La plupart des politiques et subventions agricoles étant déterminées au niveau de l'UE, Paris cherche à obtenir des concessions de la part de ses partenaires, notamment en essayant de susciter un soutien à l'abandon de l'exigence de terres incultes, une question que le président Emmanuel Macron pourrait mettre en avant lors d'un sommet des dirigeants européens jeudi.
Concernant le commerce, autre sujet abordé au niveau européen, le ministre de l'Agriculture, Marc Fesneau, a appelé à des mesures pour empêcher les importations en provenance d'Ukraine de déstabiliser les marchés européens, notamment le sucre, la volaille et les œufs. Cela a marqué un tournant pour Paris, qui s'était jusque-là opposé aux initiatives des pays d'Europe de l'Est visant à restreindre les flux de produits ukrainiens.

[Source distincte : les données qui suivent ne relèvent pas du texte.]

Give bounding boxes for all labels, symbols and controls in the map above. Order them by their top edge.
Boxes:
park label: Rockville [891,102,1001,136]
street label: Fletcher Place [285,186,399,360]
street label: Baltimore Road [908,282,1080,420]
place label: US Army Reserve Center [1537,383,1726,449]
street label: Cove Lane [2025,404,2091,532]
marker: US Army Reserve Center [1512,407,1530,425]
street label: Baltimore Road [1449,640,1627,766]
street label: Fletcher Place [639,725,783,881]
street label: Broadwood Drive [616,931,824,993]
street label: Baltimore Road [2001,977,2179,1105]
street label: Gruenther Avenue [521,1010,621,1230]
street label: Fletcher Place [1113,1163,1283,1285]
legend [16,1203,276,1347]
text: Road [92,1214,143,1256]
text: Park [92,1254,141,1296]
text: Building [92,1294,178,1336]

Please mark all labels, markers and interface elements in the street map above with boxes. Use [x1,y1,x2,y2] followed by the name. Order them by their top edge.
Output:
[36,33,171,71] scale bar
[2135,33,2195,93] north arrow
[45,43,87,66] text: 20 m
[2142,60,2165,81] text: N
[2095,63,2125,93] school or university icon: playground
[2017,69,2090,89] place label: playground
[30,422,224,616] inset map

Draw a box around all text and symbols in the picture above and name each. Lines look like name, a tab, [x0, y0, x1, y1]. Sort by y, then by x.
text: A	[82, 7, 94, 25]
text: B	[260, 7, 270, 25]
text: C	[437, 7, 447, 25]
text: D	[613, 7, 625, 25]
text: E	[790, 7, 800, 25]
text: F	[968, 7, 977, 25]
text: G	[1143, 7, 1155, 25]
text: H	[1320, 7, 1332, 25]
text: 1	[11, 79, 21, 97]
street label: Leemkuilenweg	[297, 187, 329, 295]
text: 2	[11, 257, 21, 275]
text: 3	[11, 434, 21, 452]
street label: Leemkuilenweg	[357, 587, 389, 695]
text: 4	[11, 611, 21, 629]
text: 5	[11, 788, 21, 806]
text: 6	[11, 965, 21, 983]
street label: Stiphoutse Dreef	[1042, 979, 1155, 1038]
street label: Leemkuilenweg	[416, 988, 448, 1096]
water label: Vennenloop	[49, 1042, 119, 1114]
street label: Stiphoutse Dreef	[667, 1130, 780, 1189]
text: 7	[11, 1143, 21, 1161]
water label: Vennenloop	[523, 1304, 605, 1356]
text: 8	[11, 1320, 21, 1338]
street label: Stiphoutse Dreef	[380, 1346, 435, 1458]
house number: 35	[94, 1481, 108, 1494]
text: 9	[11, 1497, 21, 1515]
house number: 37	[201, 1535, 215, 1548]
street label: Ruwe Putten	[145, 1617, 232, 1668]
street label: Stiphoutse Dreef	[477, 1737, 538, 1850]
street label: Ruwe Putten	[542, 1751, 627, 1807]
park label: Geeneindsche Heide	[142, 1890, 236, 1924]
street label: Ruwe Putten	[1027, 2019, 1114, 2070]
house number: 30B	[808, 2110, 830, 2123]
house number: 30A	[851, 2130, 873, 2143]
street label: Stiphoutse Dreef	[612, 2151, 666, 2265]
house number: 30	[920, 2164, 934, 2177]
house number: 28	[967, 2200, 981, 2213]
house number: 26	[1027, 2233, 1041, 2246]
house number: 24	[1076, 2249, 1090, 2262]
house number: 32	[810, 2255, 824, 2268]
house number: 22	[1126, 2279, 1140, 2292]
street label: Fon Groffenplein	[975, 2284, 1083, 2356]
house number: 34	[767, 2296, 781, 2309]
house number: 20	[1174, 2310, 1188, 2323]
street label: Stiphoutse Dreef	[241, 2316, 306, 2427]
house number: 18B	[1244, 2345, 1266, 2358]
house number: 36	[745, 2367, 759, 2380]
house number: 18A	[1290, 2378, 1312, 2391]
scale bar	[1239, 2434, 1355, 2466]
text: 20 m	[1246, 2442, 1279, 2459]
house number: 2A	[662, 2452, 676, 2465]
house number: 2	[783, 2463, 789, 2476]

Une vache en plastique peinte aux couleurs du drapeau européen est pendue à un tracteur lors d'une manifestation d'agriculteurs français et belges devant le Parlement européen à Bruxelles, en Belgique. Photo : AP
Ce qui se passe en France est observé de près par les agriculteurs de toute l’Europe, car les difficultés du secteur agricole ne sont pas seulement un problème auquel la France est confrontée.
L'Allemagne a également été confrontée à des tensions plus tôt ce mois-ci, avec des manifestations éclatant après la décision du gouvernement de supprimer progressivement les allégements fiscaux sur le diesel agricole dans le cadre de ses efforts pour équilibrer son budget d'ici 2024. Berlin a été pratiquement paralysée, des camions et des tracteurs bloquant l'une de ses principales avenues, comme à Paris. Des centaines de tracteurs continuaient de bloquer mardi le port de Hambourg, l'un des plus fréquentés d'Europe.
Lundi, la circulation autour de la capitale belge a également été perturbée par la colère des agriculteurs. Une douzaine de tracteurs ont circulé dans la zone euro de Bruxelles en klaxonnant. Les médias belges ont rapporté que des agriculteurs ont arrêté cinq camions transportant des légumes espagnols et les ont déversés près du centre de distribution du distributeur belge Colruyt, près de Bruxelles.
Les agriculteurs et les camionneurs roumains ont également manifesté ce mois-ci contre les coûts élevés des activités commerciales qui entravent l'accès au poste-frontière avec l'Ukraine. Des manifestations ont également eu lieu en Pologne, où des agriculteurs mécontents ont traversé les grandes villes en tracteur pour protester contre la concurrence « déloyale » de l'Ukraine voisine.
Les agriculteurs polonais ont dénoncé le libre-échange entre l'UE et l'Ukraine, affirmant qu'il compromet leurs moyens de subsistance. Ils protestent également contre les réglementations environnementales européennes, qui, selon eux, réduisent leur production et leurs revenus. Afin d'apaiser la colère des agriculteurs, le Premier ministre polonais Donald Tusk a annoncé que des discussions seraient menées avec le gouvernement ukrainien afin de garantir que la production et les marchés agricoles ne soient pas menacés par un « afflux incontrôlé de produits agricoles en provenance d'Ukraine ».
Cela dit, la Pologne, comme de nombreux autres pays européens, doit encore déployer des efforts considérables pour honorer ses engagements envers les agriculteurs, car les accords internationaux sont difficiles à inverser ou à ajuster, tandis que les politiques de soutien au secteur agricole sont également confrontées à des difficultés en raison de la situation économique morose. Par conséquent, la vague de protestations des agriculteurs des pays européens risque encore de se propager dans les temps à venir.